Мария влюблялась дважды: последний раз — когда ей было двадцать два, то есть десять лет назад; первый раз — в двенадцать лет — она влюбилась в мужчину лет на двадцать старше себя, но однажды он появился у них в доме с молодой женой (это было еще при жизни отца Марии), и, пока все их поздравляли, ее маленькое сердце сжалось и перед глазами закружились он и его жена, отец, комната, весь мир. Вторая и последняя ее любовь была к инженеру по имени Эсекьель, высокому, худому, почти лысому молодому человеку, с которым она познакомилась случайно и которого потом видела всего шесть раз, да и то всегда в окружении людей, стоящих гораздо выше ее по общественному положению; он же хотел просто немного повеселиться. Из этих двух неудачных увлечений Мария, и так пессимистка по натуре, вынесла неколебимое и горькое представление о любви, которое презрительной ноткой проскальзывало в ее отнюдь не сентиментальных разговорах с иными тоже незамужними приятельницами, угадывалось в скептической улыбке, с которой она наблюдала за финальными поцелуями в кино, да еще в мстительной привычке — позволить заинтересовавшемуся ею мужчине подойти к ней, чтобы потом резко и с ледяным равнодушием его оттолкнуть. Но Мария была женщиной, да к тому же в годах, а поэтому вопреки всему была готова еще раз склониться перед любовью, если она придет, и принять ее всем своим существом. Она верила, что наступит праздник ее любви и она его встретит, как встречают блудного сына, который сам натерпелся и заставил страдать других: смехом и слезами, великолепными кусками жаркого и самыми лучшими домашними сладостями, замешанными на прежних разочарованиях.

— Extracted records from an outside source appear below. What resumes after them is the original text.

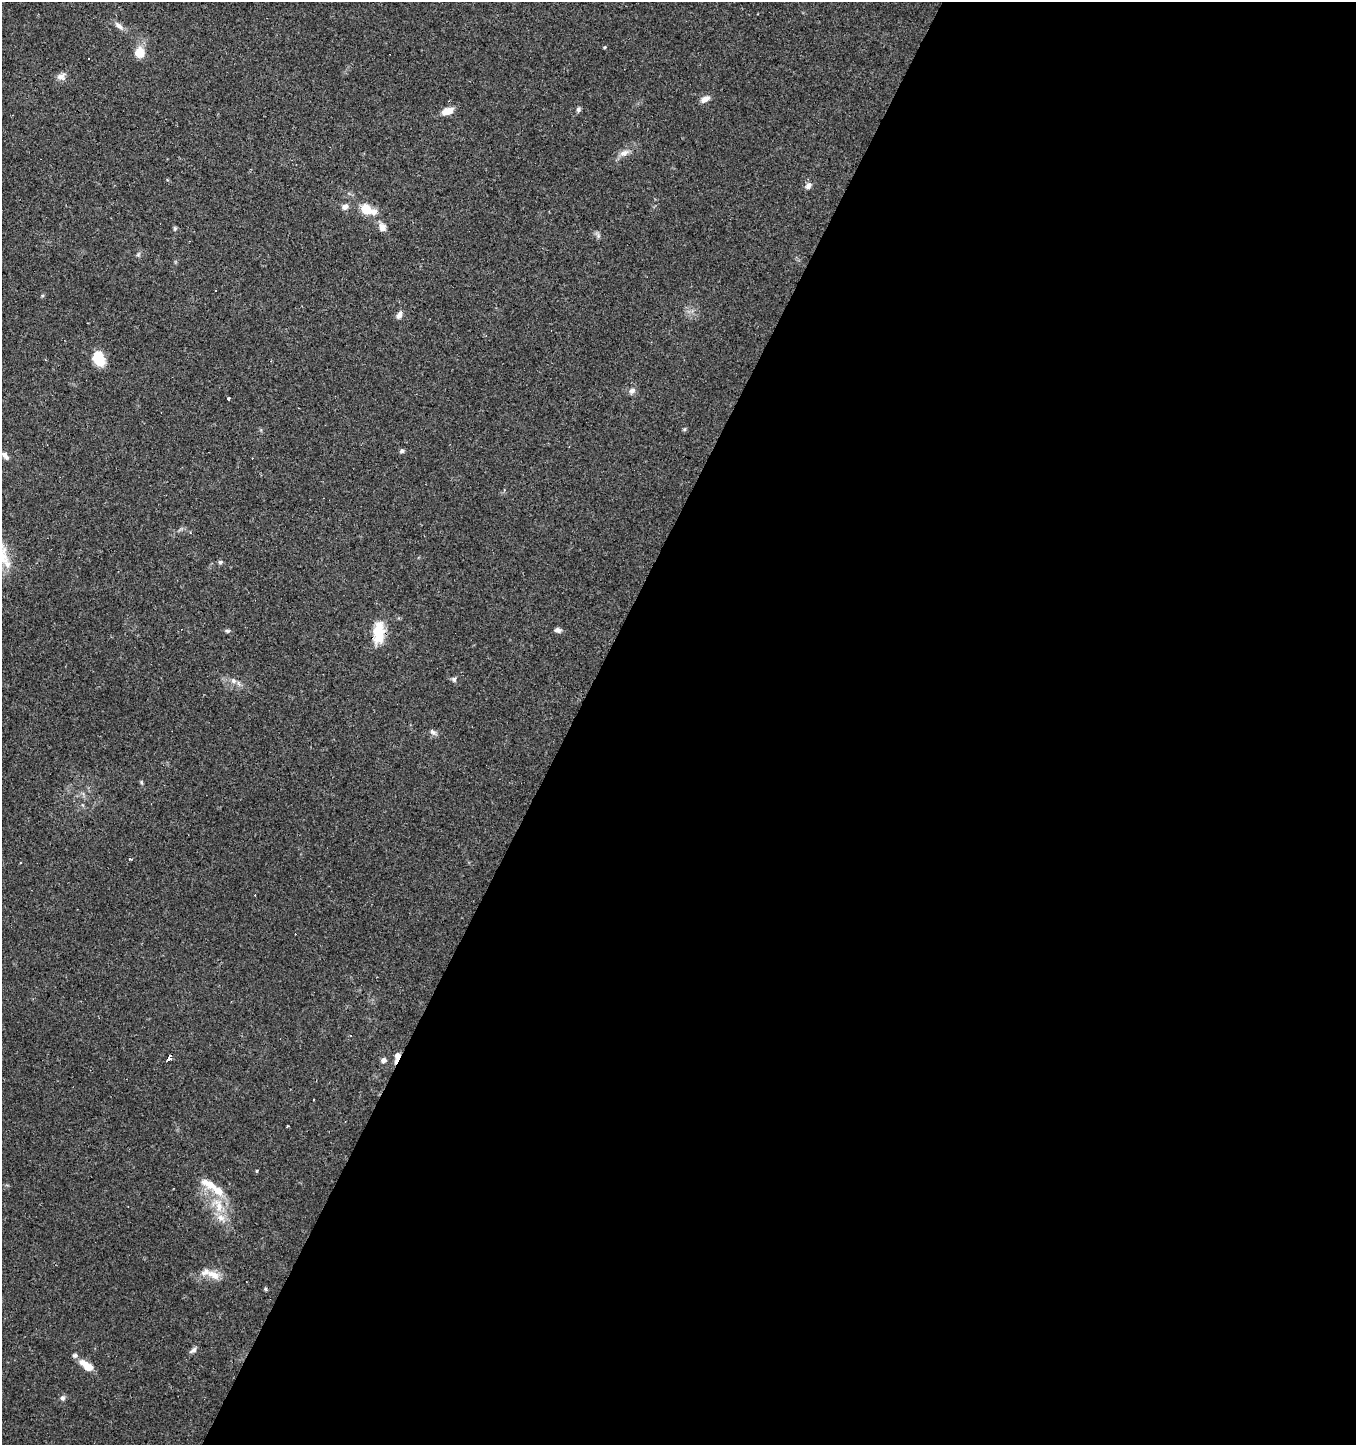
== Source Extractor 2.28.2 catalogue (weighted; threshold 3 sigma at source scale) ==
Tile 12 of 4 x 4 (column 4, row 3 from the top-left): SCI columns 4323-5676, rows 1444-2886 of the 5870 x 5777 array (HDU 1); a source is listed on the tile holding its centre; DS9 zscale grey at full resolution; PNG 1358 x 1447 px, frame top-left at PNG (2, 2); no overlay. Shown black and unused: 58% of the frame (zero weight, under 2 of 3 exposures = <1% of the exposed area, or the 3 px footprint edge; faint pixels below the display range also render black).
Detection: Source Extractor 2.28.2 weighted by HDU 2 'WHT'; one run over the whole footprint, this tile lists its part. Background 0.0673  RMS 0.0052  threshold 0.0236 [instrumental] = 3 sigma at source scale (4.5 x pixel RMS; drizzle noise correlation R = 1.50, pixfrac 1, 0.0396/0.0396 arcsec/px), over >= 5 px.
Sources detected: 57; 5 cosmic-ray / hot-pixel residue — not listed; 5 inside a brighter listed object's ellipse — not listed separately; the other 47 listed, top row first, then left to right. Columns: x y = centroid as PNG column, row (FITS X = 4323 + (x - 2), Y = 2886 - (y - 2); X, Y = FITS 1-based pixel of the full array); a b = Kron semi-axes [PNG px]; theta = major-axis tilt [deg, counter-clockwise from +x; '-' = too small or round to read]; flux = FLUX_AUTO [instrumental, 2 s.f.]
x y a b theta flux
119 26 15 6 -39 2.9
604 47 4 3 - 0.54
140 53 14 12 -79 7.5
88 58 3 3 - 1
62 76 11 9 -4 3
705 99 11 6 31 3.4
578 109 6 6 - 1.2
447 111 12 7 21 6.6
624 153 14 8 33 3.4
808 186 9 6 52 2.2
345 207 8 7 - 2.4
366 209 14 10 -44 9.6
382 227 11 8 -63 3.5
175 228 7 5 -71 0.78
598 236 8 4 90 1.1
138 254 7 5 46 0.93
399 315 9 6 61 2.8
99 359 14 10 -66 14
632 391 10 7 33 2
228 398 3 3 - 3.5
684 429 5 5 - 0.67
402 451 6 5 - 1.2
5 455 13 7 -49 2.8
504 490 4 3 - 0.84
220 562 7 5 1 0.95
558 630 8 6 -14 1.9
227 631 7 5 -3 0.92
378 632 31 14 87 14
454 679 7 6 - 1.3
234 681 9 7 -48 2.3
433 732 9 6 -41 1.6
141 782 5 5 - 0.67
130 859 3 3 - 0.63
397 1056 12 6 68 3.2
169 1058 4 3 - 13
383 1060 7 6 - 1.8
314 1100 3 3 - 0.93
287 1126 3 3 - 1.2
257 1171 5 3 - 0.47
204 1182 8 7 - 2.4
218 1205 24 15 -66 14
213 1274 21 10 -25 6.6
266 1289 5 4 - 0.73
193 1350 11 5 34 1.6
75 1355 6 6 - 1.2
88 1367 11 8 -29 6.2
62 1398 7 6 - 1.3
Overlapping masked pixels (flux is a lower limit): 2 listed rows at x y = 378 632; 397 1056
Isophote crosses this tile's border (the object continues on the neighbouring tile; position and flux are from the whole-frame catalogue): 1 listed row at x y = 5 455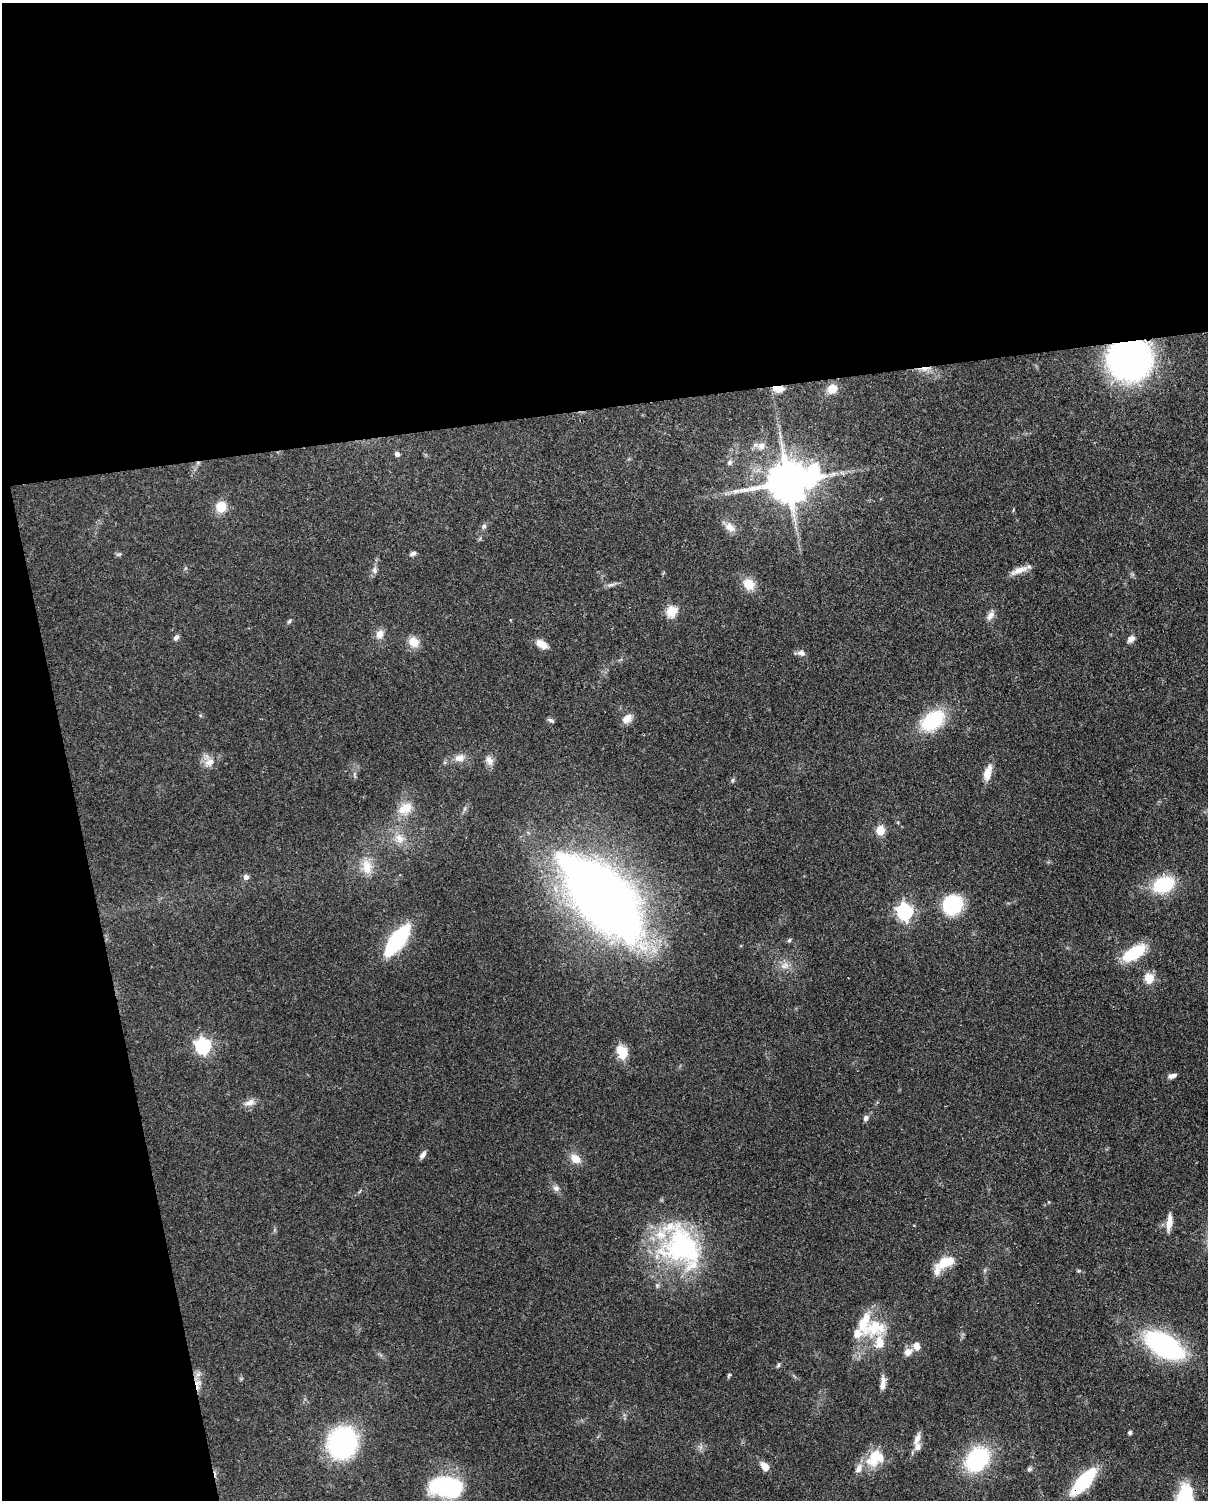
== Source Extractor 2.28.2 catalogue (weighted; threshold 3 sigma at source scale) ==
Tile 1 of 4 x 3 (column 1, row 1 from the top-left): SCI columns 90-1295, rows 3149-4646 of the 5005 x 4911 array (HDU 1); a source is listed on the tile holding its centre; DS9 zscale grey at full resolution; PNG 1210 x 1502 px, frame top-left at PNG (2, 3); no overlay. Shown black and unused: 33% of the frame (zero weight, under 3 of 4 exposures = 7% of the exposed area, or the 3 px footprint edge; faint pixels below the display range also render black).
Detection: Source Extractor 2.28.2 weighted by HDU 2 'WHT'; one run over the whole footprint, this tile lists its part. Background 0.105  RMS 0.0041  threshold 0.0186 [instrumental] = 3 sigma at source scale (4.5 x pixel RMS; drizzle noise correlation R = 1.50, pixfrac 1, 0.05/0.05 arcsec/px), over >= 5 px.
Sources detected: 86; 2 inside a brighter object's white glare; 1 cosmic-ray / hot-pixel residue — not listed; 8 inside a brighter listed object's ellipse — not listed separately; the other 75 listed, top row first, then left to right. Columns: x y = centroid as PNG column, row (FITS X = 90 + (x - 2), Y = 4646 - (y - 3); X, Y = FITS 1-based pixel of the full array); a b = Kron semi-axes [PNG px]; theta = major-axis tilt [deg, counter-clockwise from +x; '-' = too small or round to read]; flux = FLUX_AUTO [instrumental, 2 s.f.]
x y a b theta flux
1130 360 30 27 7 150
925 369 15 5 7 2.7
778 389 12 6 -6 4.1
832 389 11 10 - 4.9
761 446 11 9 57 2.9
397 454 5 5 - 1.4
729 462 8 6 65 1.1
788 482 15 11 14 1600
221 507 13 11 70 6.7
484 526 6 6 - 0.88
730 527 16 10 -42 3.7
413 554 9 5 20 1.1
1019 570 26 7 20 3.8
374 571 8 6 -48 1.2
749 584 14 12 -45 6.3
611 585 11 3 15 1.2
671 611 6 5 - 24
991 615 13 8 57 2.2
289 621 6 5 - 0.64
380 634 10 9 - 3.2
176 637 8 6 57 1.3
1131 639 9 7 53 2.2
414 642 13 11 -42 5
542 644 13 8 -29 4.2
801 653 10 6 -14 1.8
627 718 13 9 41 3.8
551 720 10 4 -29 0.81
932 721 30 19 36 23
459 758 14 10 14 3.4
489 760 14 9 -67 2.5
210 762 14 11 38 4
988 773 21 9 75 4.5
733 780 6 4 71 0.6
405 808 19 12 23 7
880 830 5 5 - 16
400 839 15 11 -38 5
367 866 22 12 -82 6.5
246 877 5 5 - 2.1
1163 885 21 14 21 24
603 898 70 30 -47 540
952 904 20 18 37 24
905 912 7 6 - 110
397 940 29 11 53 47
789 940 6 5 - 0.62
1134 953 23 10 32 20
785 966 13 7 19 2.6
1149 978 13 12 - 5.1
203 1046 7 6 - 110
622 1052 16 12 -72 7.3
1172 1076 11 5 19 1.7
250 1102 16 8 17 2.7
866 1118 7 6 - 1.3
423 1154 10 5 56 1.6
575 1158 14 10 -41 4.3
556 1188 9 7 -31 1.6
1169 1222 21 6 83 4.1
681 1247 62 45 -51 70
943 1264 16 12 70 6.7
875 1328 33 21 12 17
1164 1345 30 16 -32 87
916 1346 9 8 - 2.8
908 1352 11 8 35 2.8
778 1365 6 5 - 0.66
729 1375 7 4 58 0.63
883 1383 17 6 83 2.8
1130 1432 4 4 - 0.99
917 1439 17 7 68 3.1
342 1443 22 20 69 82
874 1457 22 13 61 12
977 1459 19 14 52 53
765 1466 9 6 -50 4.5
1029 1469 7 5 21 0.82
1083 1482 23 8 48 42
446 1487 39 23 -9 41
1185 1500 29 16 80 28
Overlapping masked pixels (flux is a lower limit):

Сантос, мужчина со смуглыми спокойными руками, пришелся ей по душе. Для нее он прежде всего был выходом из положения. К тому же он ей нравился. С самого начала что-то влекло ее к Сантосу и в то же время вдруг отталкивало, властно и неожиданно. Этот бывший тореро был невысок ростом, Мария была выше его сантиметров на десять. Но она чувствовала, что ни его рост, ни зрелый возраст тут ни при чем. И держалась с ним рассеянно, неприветливо, словно повинуясь суровой обязанности.

Сантосу было сорок шесть лет. Родился он в Ронде и уже восемнадцатилетним юношей в совершенстве владел искусством подбегать к быку с двумя деревянными палочками, украшенными цветами, и, склонившись к рогам, втыкать в Загривок животного бандерильи — прямо или наклонно, но обязательно, чтобы их острые концы очутились совсем рядом, — а потом бежать со всех ног, чувствуя дыхание быка у себя за спиной. Удар рогами, полученный двенадцать лет назад в Боготе, а затем, спустя семь лет, еще один в Барселоне сильно подорвали его здоровье. Со времени последней операции он иногда, особенно по ночам, чувствовал резкую боль в животе, равномерно вспыхивающую и угасающую, словно колебание маятника, который кто-то пускал в ход, дернув за тонкую прочную бечевку, но когда он ложился, если был на ногах, или, наоборот, вставал среди ночи, боль вскоре проходила. Только две раны — в Боготе и Барселоне — были тяжелыми, остальные удерживали его в по стели от двух до пяти дней, но и они постепенно делали свое дело, неотвратимое, как и потеря ловкости с годами. После второго ранения ни один матадор не взял себе Сантоса постоянным бандерильеро. Он жил в Мадриде и выступал когда придется; это составляло примерно пятнадцать коррид на обеих городских площадях за сезон, а за год — двадцать или двадцать три; и всего лишь семь за последний год, когда в его жизни появились грузовики.